### YOUR GOAL
Output the whole listing exactly, with no pictures.

### PROVIDED MATERIAL
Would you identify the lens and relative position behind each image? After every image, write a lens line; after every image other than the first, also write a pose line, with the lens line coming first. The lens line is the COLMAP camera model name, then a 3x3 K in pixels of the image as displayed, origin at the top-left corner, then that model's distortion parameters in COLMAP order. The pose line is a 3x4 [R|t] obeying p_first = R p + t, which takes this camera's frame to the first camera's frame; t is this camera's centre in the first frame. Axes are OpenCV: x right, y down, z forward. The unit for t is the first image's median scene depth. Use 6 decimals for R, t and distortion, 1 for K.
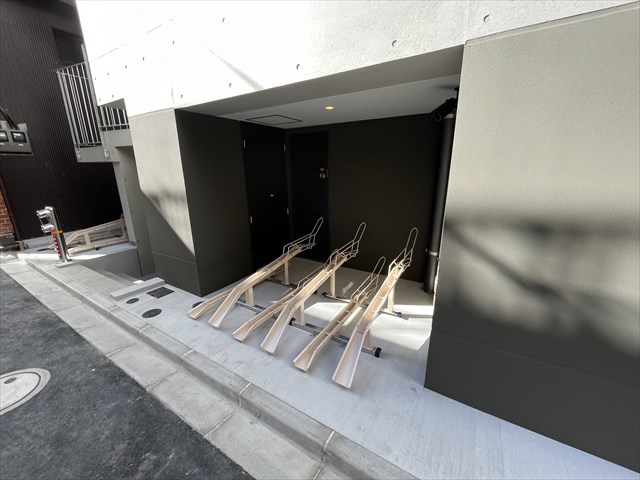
lens RADIAL K [[267.6, 0, 320.0], [0, 267.6, 240.0], [0, 0, 1]] dist [-0.001840, -0.000138]
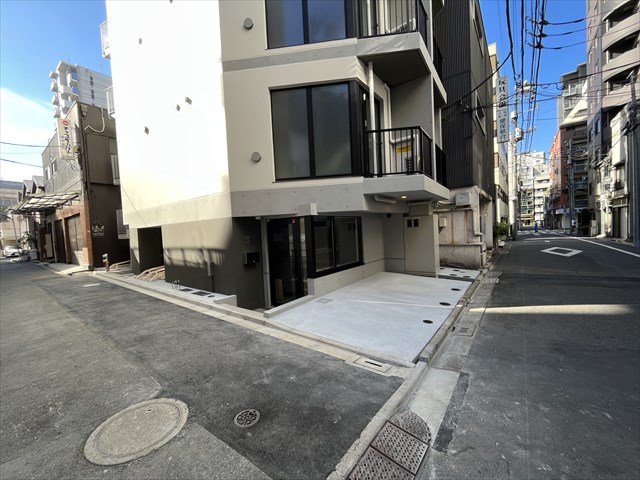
lens RADIAL K [[267.6, 0, 320.0], [0, 267.6, 240.0], [0, 0, 1]] dist [-0.001840, -0.000138]
pose [[0.993817, -0.026428, -0.107844, 2.392841], [0.001592, 0.974552, -0.224156, 0.557370], [0.111023, 0.222598, 0.968568, -2.362600]]
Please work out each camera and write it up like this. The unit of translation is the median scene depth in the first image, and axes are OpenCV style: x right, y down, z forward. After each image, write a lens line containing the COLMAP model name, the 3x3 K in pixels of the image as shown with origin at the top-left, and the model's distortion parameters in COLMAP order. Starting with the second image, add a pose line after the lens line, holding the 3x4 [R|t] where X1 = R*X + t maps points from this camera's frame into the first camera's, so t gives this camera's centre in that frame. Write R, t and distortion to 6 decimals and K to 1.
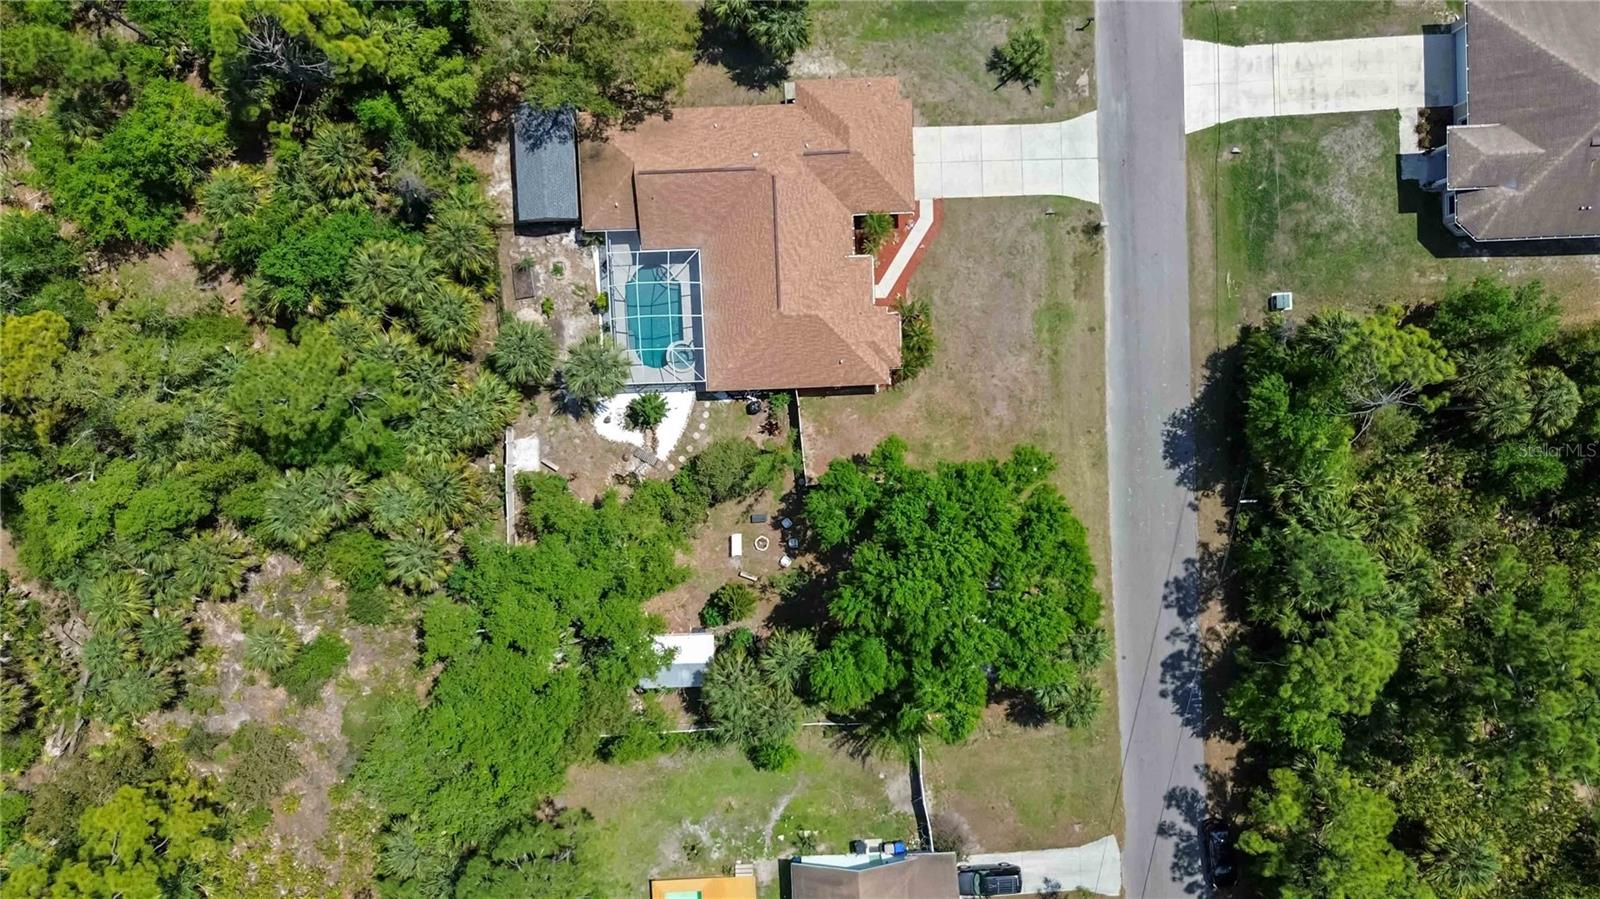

### TASK ANSWER
Would you identify the lens and relative position behind each image? After every image, write a lens line; after every image other than the first, also write a pose line, with the lens line coming first. The lens line is the COLMAP camera model name, then a 3x3 K in pixels of the image as displayed, origin at the top-left corner, then that model's distortion parameters in COLMAP order. The pose line is a 3x4 [R|t] obeying p_first = R p + t, which takes this camera's frame to the first camera's frame; t is this camera's centre in the first frame. Axes are OpenCV: x right, y down, z forward. The unit for t is the first image's median scene depth. Use 6 decimals for R, t and distortion, 1 for K.
lens RADIAL K [[267.6, 0, 320.0], [0, 267.6, 240.0], [0, 0, 1]] dist [-0.001840, -0.000138]
lens RADIAL K [[267.6, 0, 320.0], [0, 267.6, 240.0], [0, 0, 1]] dist [-0.001840, -0.000138]
pose [[0.993817, -0.026428, -0.107844, 2.392841], [0.001592, 0.974552, -0.224156, 0.557370], [0.111023, 0.222598, 0.968568, -2.362600]]
Please work out each camera and write it up like this. The unit of translation is the median scene depth in the first image, and axes are OpenCV style: x right, y down, z forward. After each image, write a lens line containing the COLMAP model name, the 3x3 K in pixels of the image as shown with origin at the top-left, and the model's distortion parameters in COLMAP order. Starting with the second image, add a pose line after the lens line, holding the 3x4 [R|t] where X1 = R*X + t maps points from this camera's frame into the first camera's, so t gives this camera's centre in that frame. Write R, t and distortion to 6 decimals and K to 1.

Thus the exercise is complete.